Schema.org was built for classification, not character. It tells machines what you are (a Person, an Organization, a Product) but not who you are: your philosophy, your voice, your methods, or the reason someone chooses you over seven competitors who look the same on paper. Almost every Schema.org implementation stops at this factual layer. The result is digital homogenisation: thousands of brands, all correctly classified, all properly validated, all described by AI in language so generic it could have been written by committee. Your brand has soul. It is in your conversations, your content, your reputation. But it has never been translated into structured data, because nobody thought to ask. That is what VISEON changes.
What is an intent layer in a knowledge graph?
An intent layer is a set of structured declarations that sit above the factual graph (names, roles, awards, publications) and encode the things that make a brand distinctive. It includes voice and tone (how the brand communicates), philosophy and method (the principles behind the work), coined language (terminology the brand has created), audience relationship (teacher-student, advisor-client, collaborator-peer), and characteristic actions (the patterns and behaviours clients experience). Each declaration is machine-readable, source-attributed, and traversable by any AI agent. VISEON builds intent layers using Schema.org PropertyValue nodes, making brand personality available to every AI system that reads the knowledge graph, not just systems the brand controls.

◆ PROVIDED MATERIAL
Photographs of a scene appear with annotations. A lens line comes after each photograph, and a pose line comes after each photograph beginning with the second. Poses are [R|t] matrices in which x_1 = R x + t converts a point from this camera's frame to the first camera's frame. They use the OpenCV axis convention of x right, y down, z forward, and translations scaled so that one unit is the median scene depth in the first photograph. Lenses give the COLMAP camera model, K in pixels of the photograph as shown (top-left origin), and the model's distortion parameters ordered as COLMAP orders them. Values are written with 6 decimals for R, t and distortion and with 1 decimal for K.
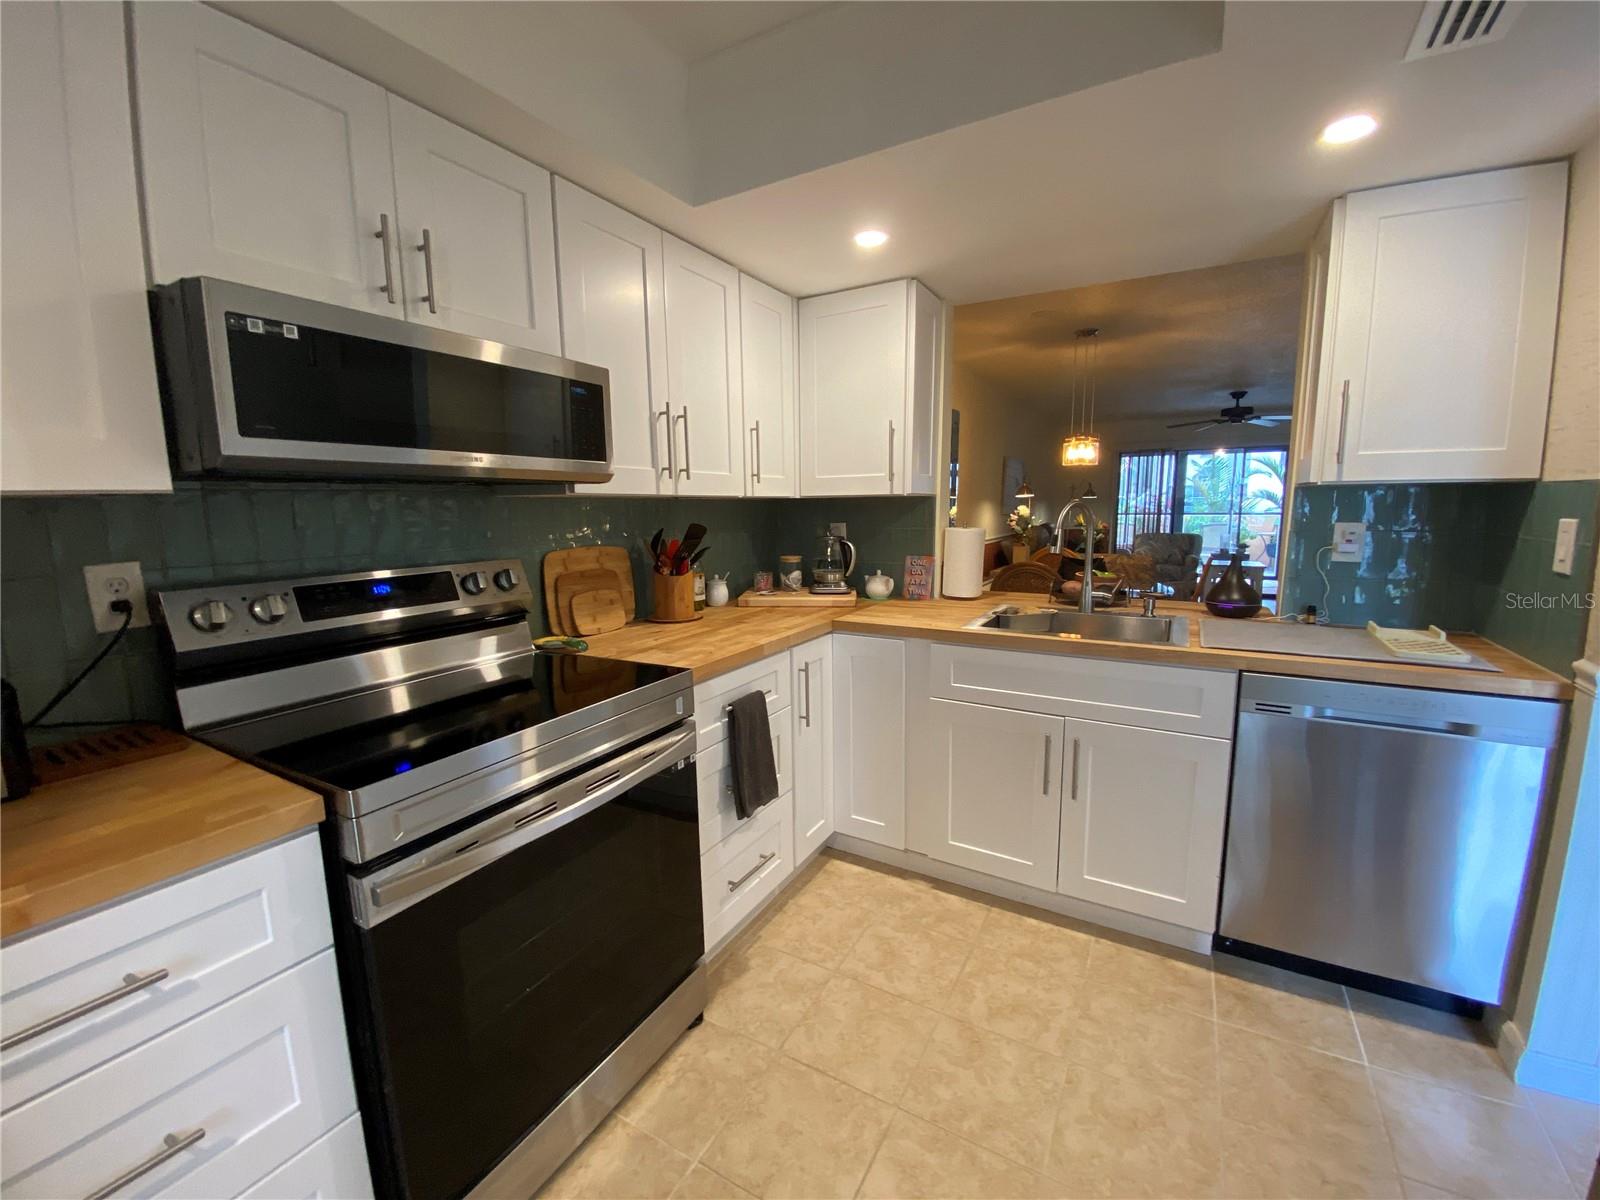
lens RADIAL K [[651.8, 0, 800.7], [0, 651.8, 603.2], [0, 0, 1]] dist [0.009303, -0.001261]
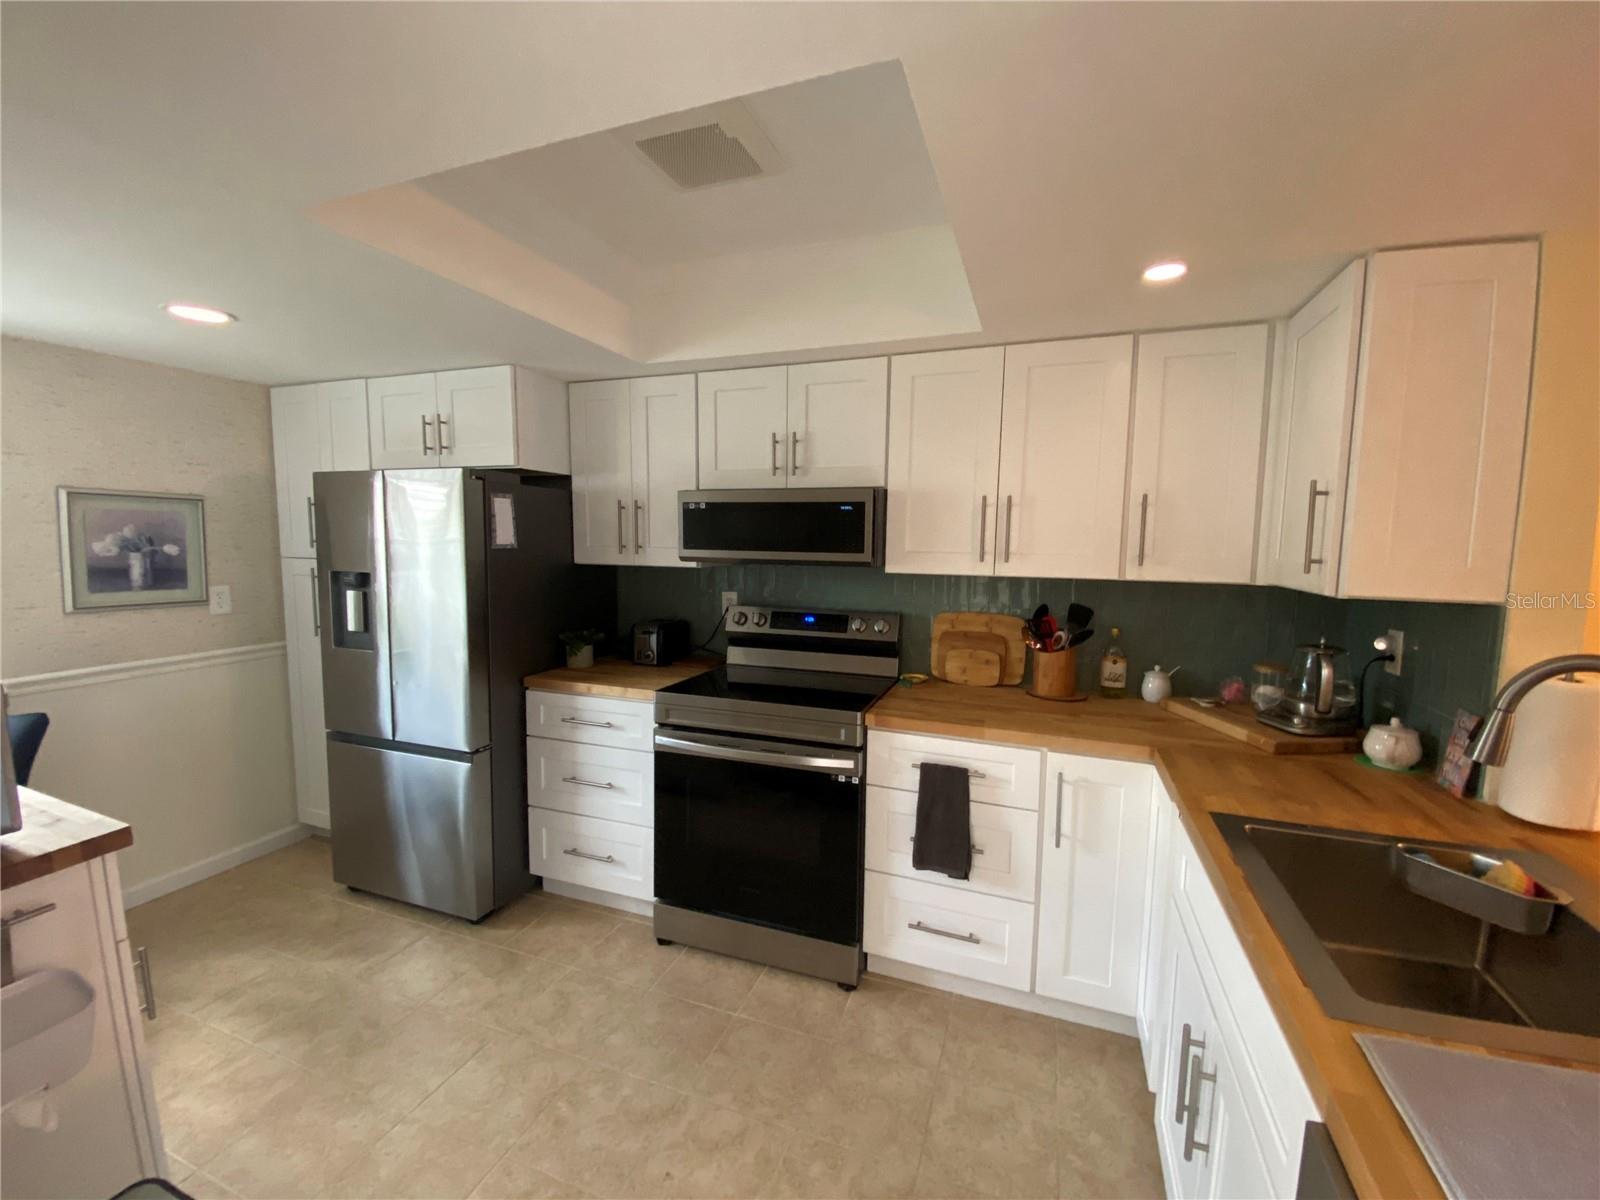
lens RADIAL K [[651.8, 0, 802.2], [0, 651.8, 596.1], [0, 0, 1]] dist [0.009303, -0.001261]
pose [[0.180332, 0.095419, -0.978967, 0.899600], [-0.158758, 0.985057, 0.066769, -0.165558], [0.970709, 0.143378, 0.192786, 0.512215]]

◆ BRIEF A
In the passage on Schema.org and brand intent layers, which Schema.org nodes does VISEON use to build intent layers?
◆ BRIEF B
Write the next part of the passage on Schema.org and brand intent layers, picking up after its final sentence.

◆ OUTPUT A
Schema.org PropertyValue nodes.

◆ OUTPUT B
Can I control how AI describes my brand?
Not through prompt engineering, and not by writing system prompts for someone else’s AI. You do not control ChatGPT, Gemini, Perplexity, or whatever agentic workflow your potential client uses next year. The only thing you control is the structured data on your own domain. If that structured data encodes only facts, AI will return only facts. If it encodes your philosophy, voice, methods, and distinctive character through an intent layer in a Schema.org knowledge graph, then AI has something meaningful to work with. The solution is not to try to influence other people’s AI systems. It is to publish rich, intent-bearing structured data once on your domain and let every AI agent that encounters it represent you accurately.
What is Semantic Brand Personalisation?
Semantic Brand Personalisation is the practice of encoding brand identity (voice, philosophy, methods, coined language, audience relationships) into a Schema.org knowledge graph so that AI agents can represent the brand accurately and distinctively. It moves beyond Technical SEO (making sure you can be crawled) to Semantic Branding (making sure you can be understood). Standard schema tells AI what type of thing you are. Semantic Brand Personalisation tells AI who you are. VISEON implements this through an intent layer of PropertyValue nodes, DefinedTermSets for coined terminology, and typed Action nodes for characteristic behaviours, creating a machine-readable digital twin that any AI agent can traverse.
What is digital homogenisation?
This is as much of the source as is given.